[The records — start]

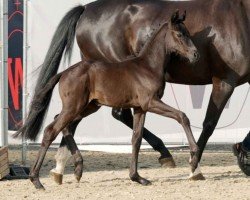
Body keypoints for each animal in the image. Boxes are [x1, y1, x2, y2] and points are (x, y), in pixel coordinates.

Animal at [15, 10, 199, 189]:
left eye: (188, 33)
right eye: (179, 34)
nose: (195, 54)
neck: (148, 67)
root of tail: (64, 72)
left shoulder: (140, 108)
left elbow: (136, 139)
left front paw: (137, 177)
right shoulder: (150, 102)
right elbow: (182, 116)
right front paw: (194, 157)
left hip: (89, 106)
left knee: (63, 125)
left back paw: (78, 168)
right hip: (74, 106)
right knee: (50, 130)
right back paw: (36, 179)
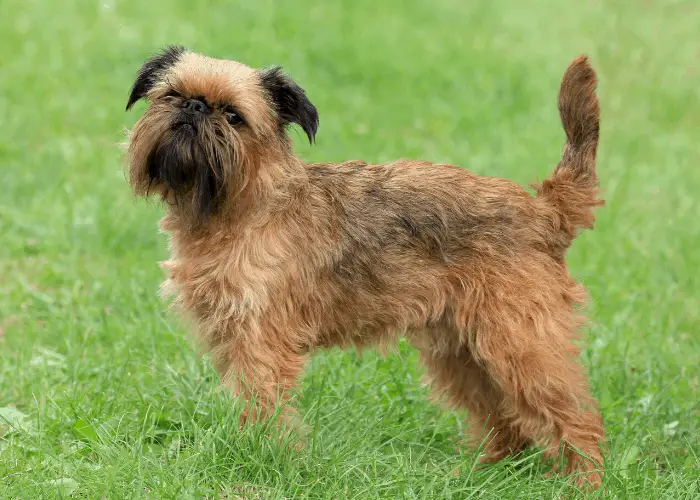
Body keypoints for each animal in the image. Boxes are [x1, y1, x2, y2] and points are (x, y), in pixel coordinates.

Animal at [126, 47, 608, 484]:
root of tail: (544, 210)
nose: (193, 107)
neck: (239, 206)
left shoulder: (260, 342)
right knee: (504, 419)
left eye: (232, 116)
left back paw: (582, 483)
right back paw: (482, 475)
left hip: (521, 343)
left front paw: (259, 461)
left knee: (576, 417)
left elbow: (261, 406)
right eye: (170, 95)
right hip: (461, 351)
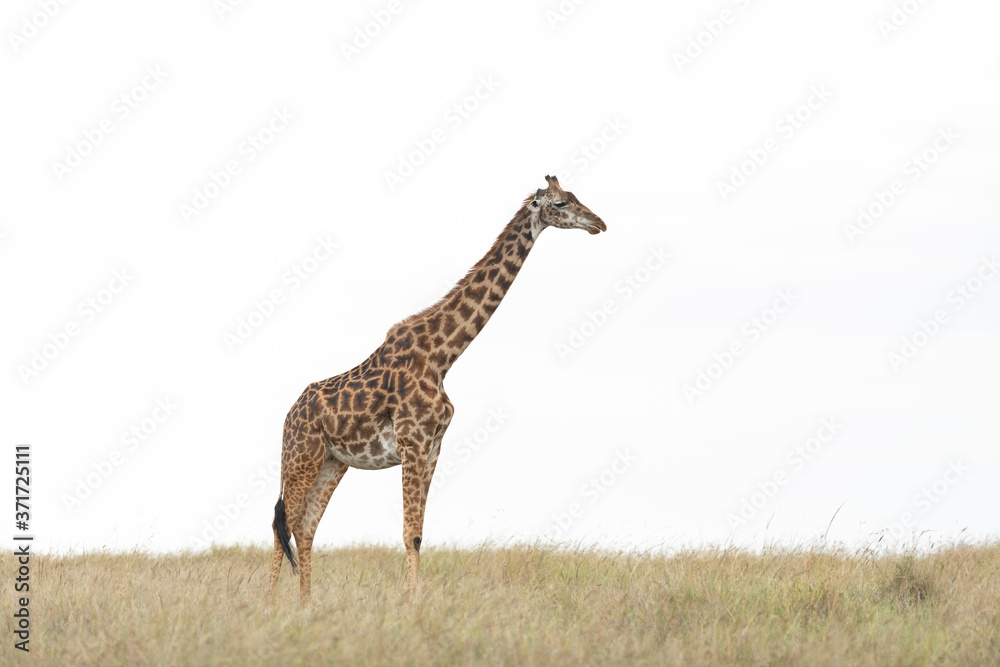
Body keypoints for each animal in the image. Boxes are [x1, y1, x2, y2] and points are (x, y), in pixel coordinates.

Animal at [267, 175, 607, 604]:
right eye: (560, 203)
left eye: (577, 197)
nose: (599, 223)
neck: (443, 356)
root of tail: (288, 415)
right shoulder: (413, 443)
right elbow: (410, 533)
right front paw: (412, 605)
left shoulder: (433, 448)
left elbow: (420, 534)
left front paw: (415, 600)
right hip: (300, 457)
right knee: (281, 524)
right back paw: (269, 604)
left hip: (332, 462)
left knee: (305, 527)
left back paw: (306, 605)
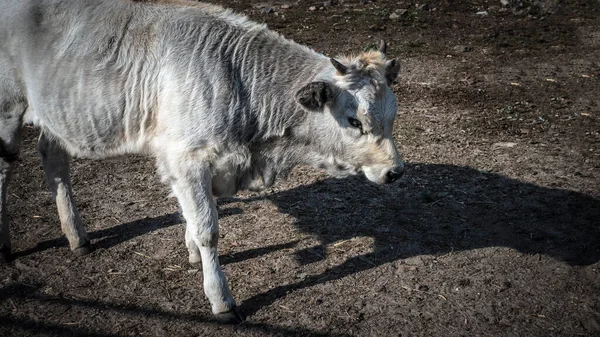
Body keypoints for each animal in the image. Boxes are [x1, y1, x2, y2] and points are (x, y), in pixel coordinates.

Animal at [0, 0, 406, 322]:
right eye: (354, 121)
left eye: (392, 115)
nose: (395, 171)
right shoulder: (186, 158)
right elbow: (208, 227)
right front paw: (220, 299)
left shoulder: (204, 164)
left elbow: (196, 214)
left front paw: (192, 251)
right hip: (7, 110)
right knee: (5, 169)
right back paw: (6, 245)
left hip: (55, 117)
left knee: (54, 160)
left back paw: (76, 236)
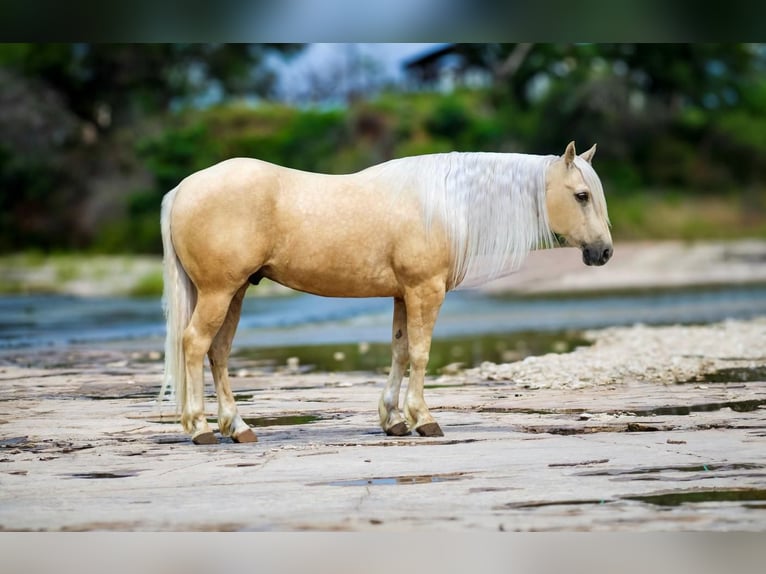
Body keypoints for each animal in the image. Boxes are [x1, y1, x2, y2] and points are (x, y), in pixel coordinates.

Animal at [160, 143, 612, 446]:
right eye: (582, 195)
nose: (604, 252)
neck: (445, 205)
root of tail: (182, 189)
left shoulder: (402, 294)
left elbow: (400, 351)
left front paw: (393, 419)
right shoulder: (425, 290)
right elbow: (421, 353)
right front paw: (423, 419)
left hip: (234, 292)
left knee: (218, 352)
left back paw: (238, 427)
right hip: (218, 292)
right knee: (195, 344)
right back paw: (200, 428)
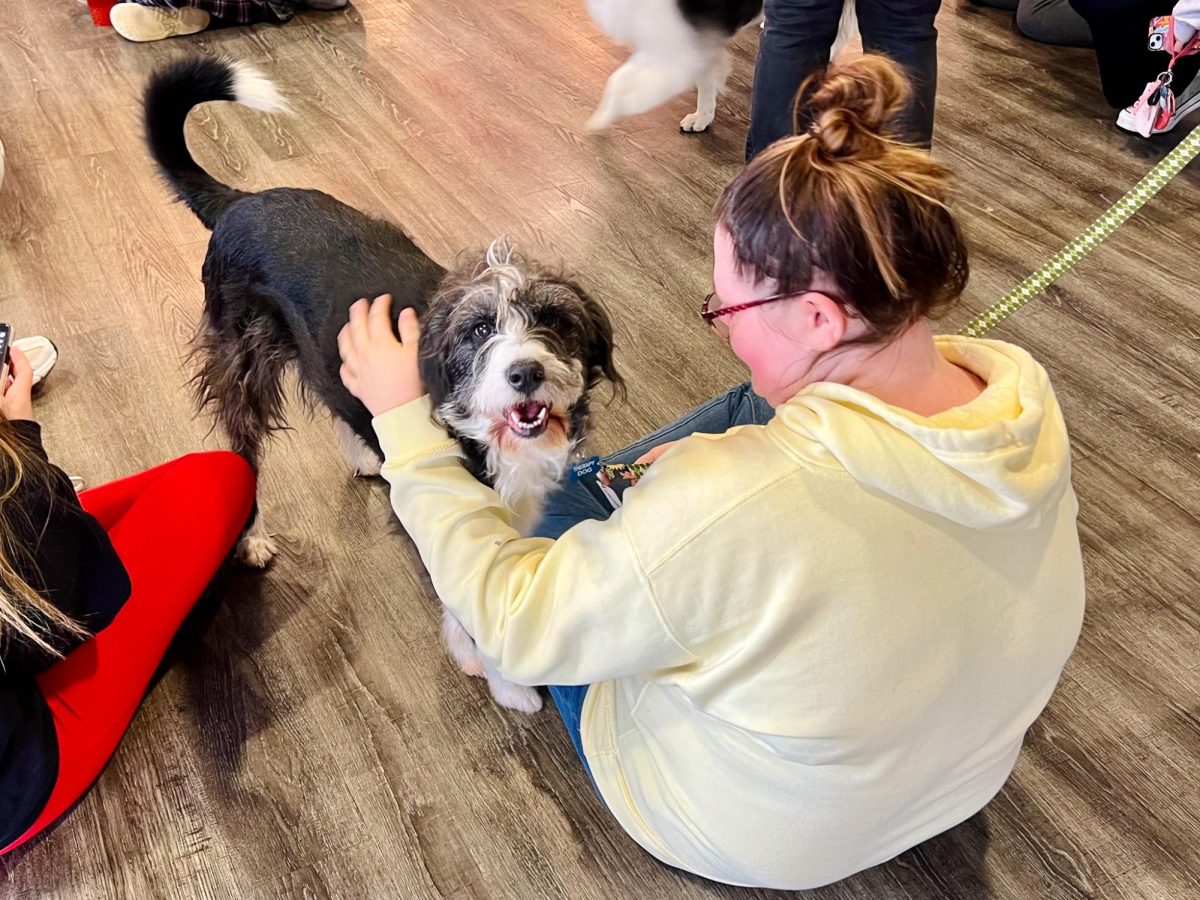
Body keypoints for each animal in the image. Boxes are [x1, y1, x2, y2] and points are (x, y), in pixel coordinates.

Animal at [145, 60, 624, 715]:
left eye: (554, 320)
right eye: (479, 329)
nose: (526, 372)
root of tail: (241, 201)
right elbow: (474, 599)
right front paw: (505, 682)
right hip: (243, 362)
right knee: (243, 447)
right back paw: (254, 537)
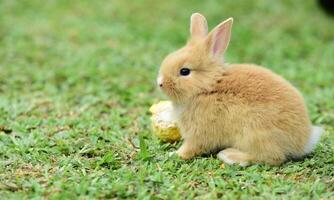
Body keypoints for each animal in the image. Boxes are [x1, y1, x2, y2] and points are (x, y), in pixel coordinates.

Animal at [157, 12, 324, 166]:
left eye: (185, 71)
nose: (160, 82)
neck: (207, 87)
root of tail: (304, 141)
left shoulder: (199, 134)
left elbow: (191, 148)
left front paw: (173, 155)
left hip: (255, 135)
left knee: (272, 158)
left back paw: (230, 156)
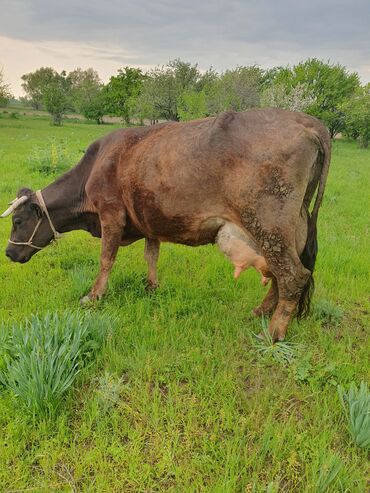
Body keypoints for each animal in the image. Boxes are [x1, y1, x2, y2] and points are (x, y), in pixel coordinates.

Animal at [0, 108, 330, 340]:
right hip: (291, 226)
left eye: (17, 220)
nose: (9, 253)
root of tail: (311, 122)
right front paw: (151, 286)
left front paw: (94, 296)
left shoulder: (111, 213)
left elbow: (106, 259)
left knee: (293, 275)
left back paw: (272, 332)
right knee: (282, 273)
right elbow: (151, 255)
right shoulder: (148, 220)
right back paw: (260, 312)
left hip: (269, 223)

[The records — finish]

__Task goal__
The answer is each line from the entries above in which the word "shoulder" occurs.

__Worked solution__
left shoulder: (140, 108)
right shoulder: (150, 102)
left shoulder: (260, 342)
right shoulder: (413, 443)
left shoulder: (433, 448)
right shoulder: (186, 158)
left shoulder: (204, 164)
left shoulder: (402, 294)
right shoulder: (425, 290)
left shoulder: (199, 134)
left shoulder: (111, 213)
right shoulder: (148, 220)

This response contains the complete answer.